Ruby Spherocobaltite crystals in a vug lined with microcrystals of pink, cobaltoan dolomite from Kakanda Mine at Kambove in Katanga
Libethenite from Kambove
Carrollite crystals embedded in calcite from Kamoya South II Mine

The oldest group of sediments in the Katanga supergroup is the Roan, which started to be deposited in a continental rift basin formed after about 880 Ma as the Congo craton pulled away from the Kalahari craton. Above this the Nguba group until recently has been defined as strata that begin with a diamictite layer, probably created by Sturtian glacial action. It is capped with another diamictite layer that may have been laid down during the Marinoan glaciation (650 to 635 Ma).[b][3] Many geologists place the most recent strata of the Katanga supergroup within the Kundelungu group. The groups and subgroups of sedimentary rocks are shown in the table below, from youngest to oldest.[3]

Supergroup Group Subgroup Oldest age Lithologies
Katanga Kundelungu Plateaux Shales and arkoses
Kiubo Dolomitic shales, sandy shales and sandstones
Kalule Dolomitic shales or sandy shales, pink limestones, diamictite
Nguba Monwezi Dolomitic shales or siltstones
Likasi Dolomitic or sandy shales, dolostones or limestone, diamictite
Roan Mwashya 760 Ma Dolomitic shales, dolostone, jaspers and pyroclastics
Dipeta Interbedded dolostones, argillaceous and dolomitic siltstones
Mines Dolostones, dolomitic shales and sandstones
R.A.T. 880 Ma Argilaceous dolomitic siltstones, sandstone and pelites

A revised stratigraphy from 2011 is shown in the table below. Apart from some refinement or merging of subgroups, a significant revision is to reallocate the Mwashya sediments from the Roan basin to the Nguba basin. There was prominent uplifting no later than 765 Ma in the south of the Roan rift basin that ended the deposit of platform carbonates and caused the Nguba rift to open and to expand northward beyond the former Roan rift margin. The Mwashya sediments post-date this event.[11] Another significant change is recognition of the distinctive deposits in the Fungarume foreland basin to the north of the arc, which overlap in age with the Plateau group and include material from earlier groups carried from the south by Katangan thrust sheets. These deposits range from deep marine olistostromes to shallow marine clastic and carbonate deposits as the Fungurume basin was filled.[12]

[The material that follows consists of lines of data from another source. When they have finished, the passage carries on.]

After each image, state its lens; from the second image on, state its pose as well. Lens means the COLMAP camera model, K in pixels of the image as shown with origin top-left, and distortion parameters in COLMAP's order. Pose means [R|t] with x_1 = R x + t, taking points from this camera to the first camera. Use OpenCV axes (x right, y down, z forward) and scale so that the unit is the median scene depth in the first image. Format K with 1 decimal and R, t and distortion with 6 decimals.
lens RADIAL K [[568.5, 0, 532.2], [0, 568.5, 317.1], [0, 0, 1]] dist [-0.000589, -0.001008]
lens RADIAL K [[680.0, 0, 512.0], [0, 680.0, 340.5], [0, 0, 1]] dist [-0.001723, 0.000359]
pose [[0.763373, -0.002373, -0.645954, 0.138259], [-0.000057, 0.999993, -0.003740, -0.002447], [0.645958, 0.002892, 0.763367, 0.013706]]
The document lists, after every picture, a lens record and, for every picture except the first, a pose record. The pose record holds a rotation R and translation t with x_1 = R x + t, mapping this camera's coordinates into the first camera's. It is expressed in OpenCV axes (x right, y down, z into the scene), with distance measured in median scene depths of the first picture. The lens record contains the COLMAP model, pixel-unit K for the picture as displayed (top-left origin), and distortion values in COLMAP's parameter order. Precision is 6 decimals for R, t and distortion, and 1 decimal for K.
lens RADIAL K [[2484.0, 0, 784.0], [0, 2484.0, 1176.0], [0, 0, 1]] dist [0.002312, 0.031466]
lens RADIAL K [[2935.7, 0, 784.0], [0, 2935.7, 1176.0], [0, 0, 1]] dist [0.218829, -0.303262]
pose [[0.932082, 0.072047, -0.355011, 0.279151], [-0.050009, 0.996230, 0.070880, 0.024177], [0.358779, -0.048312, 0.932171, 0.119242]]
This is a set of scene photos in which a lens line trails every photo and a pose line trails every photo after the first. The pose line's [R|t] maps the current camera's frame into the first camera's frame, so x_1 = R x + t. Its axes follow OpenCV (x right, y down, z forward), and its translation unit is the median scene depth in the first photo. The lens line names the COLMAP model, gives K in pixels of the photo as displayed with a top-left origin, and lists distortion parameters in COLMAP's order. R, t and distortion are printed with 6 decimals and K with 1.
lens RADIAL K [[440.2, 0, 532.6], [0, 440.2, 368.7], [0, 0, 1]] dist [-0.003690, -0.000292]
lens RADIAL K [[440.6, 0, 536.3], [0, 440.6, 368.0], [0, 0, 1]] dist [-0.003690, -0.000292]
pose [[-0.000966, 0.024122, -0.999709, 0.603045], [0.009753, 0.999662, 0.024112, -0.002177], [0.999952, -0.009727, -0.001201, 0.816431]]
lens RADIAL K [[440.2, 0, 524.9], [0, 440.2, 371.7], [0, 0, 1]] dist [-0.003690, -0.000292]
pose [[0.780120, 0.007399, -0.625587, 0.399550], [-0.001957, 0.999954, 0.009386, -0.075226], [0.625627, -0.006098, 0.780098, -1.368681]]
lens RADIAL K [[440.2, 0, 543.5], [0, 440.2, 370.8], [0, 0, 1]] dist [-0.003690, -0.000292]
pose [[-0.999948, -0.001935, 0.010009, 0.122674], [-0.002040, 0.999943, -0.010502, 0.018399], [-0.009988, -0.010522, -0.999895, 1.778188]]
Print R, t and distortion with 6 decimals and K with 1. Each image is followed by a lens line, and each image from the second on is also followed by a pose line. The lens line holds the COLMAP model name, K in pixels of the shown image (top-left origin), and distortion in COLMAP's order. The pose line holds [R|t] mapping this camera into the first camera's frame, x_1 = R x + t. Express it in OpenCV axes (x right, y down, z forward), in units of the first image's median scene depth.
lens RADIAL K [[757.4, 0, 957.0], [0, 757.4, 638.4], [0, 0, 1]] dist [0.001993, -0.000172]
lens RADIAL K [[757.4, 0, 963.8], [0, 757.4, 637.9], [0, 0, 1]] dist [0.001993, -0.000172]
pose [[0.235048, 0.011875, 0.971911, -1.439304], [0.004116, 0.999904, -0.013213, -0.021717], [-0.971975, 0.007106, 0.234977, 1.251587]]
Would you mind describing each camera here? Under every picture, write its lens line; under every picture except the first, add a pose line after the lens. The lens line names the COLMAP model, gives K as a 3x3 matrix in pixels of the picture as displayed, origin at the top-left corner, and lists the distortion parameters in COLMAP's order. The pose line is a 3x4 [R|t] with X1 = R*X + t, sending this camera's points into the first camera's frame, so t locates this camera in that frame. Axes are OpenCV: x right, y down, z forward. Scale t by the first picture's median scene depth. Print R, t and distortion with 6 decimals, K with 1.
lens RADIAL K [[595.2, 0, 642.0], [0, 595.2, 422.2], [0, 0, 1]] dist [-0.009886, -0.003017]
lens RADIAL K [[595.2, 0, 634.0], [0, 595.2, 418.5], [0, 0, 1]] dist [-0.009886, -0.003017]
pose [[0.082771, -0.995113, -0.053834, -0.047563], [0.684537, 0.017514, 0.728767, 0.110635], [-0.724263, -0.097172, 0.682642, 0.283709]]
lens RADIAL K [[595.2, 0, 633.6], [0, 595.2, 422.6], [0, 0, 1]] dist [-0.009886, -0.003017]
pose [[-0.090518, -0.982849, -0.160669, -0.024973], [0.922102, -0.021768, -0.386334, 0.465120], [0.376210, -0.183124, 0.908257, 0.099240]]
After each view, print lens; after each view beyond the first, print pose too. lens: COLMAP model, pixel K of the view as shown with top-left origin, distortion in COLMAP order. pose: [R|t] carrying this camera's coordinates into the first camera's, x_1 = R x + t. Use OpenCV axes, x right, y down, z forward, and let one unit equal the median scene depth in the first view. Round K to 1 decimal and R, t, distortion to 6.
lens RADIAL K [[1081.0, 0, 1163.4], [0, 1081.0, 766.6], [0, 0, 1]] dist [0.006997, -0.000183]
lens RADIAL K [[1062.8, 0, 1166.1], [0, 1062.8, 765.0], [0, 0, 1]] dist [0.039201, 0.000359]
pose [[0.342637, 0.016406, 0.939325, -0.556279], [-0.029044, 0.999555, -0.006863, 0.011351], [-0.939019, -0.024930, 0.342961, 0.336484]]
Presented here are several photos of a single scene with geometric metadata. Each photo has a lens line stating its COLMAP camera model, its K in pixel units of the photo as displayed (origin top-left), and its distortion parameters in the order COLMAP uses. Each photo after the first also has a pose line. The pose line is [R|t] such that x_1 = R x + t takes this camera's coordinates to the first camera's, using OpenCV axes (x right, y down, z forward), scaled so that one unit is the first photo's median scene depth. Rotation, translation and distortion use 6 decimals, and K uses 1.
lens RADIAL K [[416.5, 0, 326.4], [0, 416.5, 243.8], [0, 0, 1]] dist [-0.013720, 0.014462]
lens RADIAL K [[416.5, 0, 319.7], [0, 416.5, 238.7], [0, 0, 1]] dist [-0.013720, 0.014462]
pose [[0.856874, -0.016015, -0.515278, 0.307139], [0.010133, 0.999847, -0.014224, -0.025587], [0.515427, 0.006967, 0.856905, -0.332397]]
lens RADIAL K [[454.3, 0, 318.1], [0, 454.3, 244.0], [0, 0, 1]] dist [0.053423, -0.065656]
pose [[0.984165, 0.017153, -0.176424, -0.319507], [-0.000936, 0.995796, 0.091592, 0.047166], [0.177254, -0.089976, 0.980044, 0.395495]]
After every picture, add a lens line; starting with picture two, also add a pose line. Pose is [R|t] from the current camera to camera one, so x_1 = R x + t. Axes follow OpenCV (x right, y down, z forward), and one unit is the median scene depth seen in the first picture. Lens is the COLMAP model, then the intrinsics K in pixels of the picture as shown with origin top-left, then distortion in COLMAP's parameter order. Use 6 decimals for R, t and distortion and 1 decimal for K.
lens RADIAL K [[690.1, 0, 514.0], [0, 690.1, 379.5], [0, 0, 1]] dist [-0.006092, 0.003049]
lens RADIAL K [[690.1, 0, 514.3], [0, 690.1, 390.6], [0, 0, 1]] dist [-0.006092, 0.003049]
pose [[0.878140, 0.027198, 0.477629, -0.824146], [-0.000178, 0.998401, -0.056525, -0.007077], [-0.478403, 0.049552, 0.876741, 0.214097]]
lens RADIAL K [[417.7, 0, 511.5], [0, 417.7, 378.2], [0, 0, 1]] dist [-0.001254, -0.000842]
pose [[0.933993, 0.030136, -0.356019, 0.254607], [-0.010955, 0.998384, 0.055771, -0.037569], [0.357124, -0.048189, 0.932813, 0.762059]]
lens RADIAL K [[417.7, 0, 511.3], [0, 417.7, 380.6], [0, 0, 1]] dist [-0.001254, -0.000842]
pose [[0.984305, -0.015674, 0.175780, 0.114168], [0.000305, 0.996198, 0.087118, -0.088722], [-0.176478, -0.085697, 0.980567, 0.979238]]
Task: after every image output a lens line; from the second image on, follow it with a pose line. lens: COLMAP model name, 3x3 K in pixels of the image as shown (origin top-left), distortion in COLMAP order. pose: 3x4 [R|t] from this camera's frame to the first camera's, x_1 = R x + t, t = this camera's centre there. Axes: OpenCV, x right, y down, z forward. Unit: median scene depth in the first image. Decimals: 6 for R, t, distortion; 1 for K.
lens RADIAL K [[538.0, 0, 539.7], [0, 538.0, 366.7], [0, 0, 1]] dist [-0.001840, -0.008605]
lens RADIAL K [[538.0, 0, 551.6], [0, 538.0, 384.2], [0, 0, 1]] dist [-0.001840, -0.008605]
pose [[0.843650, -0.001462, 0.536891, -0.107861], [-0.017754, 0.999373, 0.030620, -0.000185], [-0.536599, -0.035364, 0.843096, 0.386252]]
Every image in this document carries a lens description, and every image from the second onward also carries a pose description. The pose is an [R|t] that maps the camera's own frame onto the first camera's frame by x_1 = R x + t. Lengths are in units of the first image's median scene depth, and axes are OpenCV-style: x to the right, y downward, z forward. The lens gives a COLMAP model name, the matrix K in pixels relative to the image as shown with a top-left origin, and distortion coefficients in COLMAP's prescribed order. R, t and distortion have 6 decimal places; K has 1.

Supergroup Group Subgroup Oldest age Lithologies
Katanga Plateau Continental melasse askoses and shales
Fungurume ≤573 Ma 3. Marginal marine carbonates
2. Marginal marine siliciclastics and continental red beds
1. Olistostromes
Kundelungu Kiubo Marine siliciclastics and carbonates
Kalule Marine siliciclastics and carbonates, cap carbonates, glacial deposits
Nguba Monwezi Marine siloclastics and carbonates
Likasi 735 Ma Cap carbonates, glacial deposits, last rift volcanoes
Mwashya 765 Ma 3. Black shales and volcanics
2. Marine siliciclastics and carbonates
1. Olistostromes
Roan Bancroft Platform carbonates
Kitwe siliciclastics and carbonates
Mindola 880 Ma siliciclastics, copper mineralization

Economic importance[edit]

Molten copper being poured at Mopani Copper Mine's Mufulira Mine in Zambia, once the largest in Africa

The Lufilian Arc contains the 520 kilometres (320 mi) African copperbelt, which runs in a northwesterly direction from Zambia into the Katanga Province in the Democratic Republic of the Congo (DRC). The copper deposits are found in the older rocks of the Roan group. In the DRC they are mostly held in dolomitic hosts, with high levels of cobalt. In Zambia they are in low-carbonate shale, sandstone and graywacke.[2]

Historically the African copperbelt ores have been more accessible and higher grade than ores from other locations. In 1932 copper percentages in Zambian ore reserves were 3.44% (Roan Antelope), 4.3% (Rhokana) and 4.14% (Mufulira, Chambishi and Baluba). This compares to 1.41% on average for copper ore reserves in the United States at that time. Additional advantages are that the mines mostly contain sulphide ores, which are comparatively easy to concentrate and smelt, and that labor costs are low.[13] As of 2010 the African copperbelt provided about 25% of the world's copper and about 80% of its cobalt. It also has major zinc and lead deposits.[14]


  1. ^ Ma: million years ago
  2. ^ Sturtian glacial deposits are widespread in different continents, laid down during the period from about 746 Ma to 663 Ma. Marinoan glacial deposits have also been found around the world, indicating an extreme ice age that probably lasted less than 10 Ma and ended around 635 Ma.[10]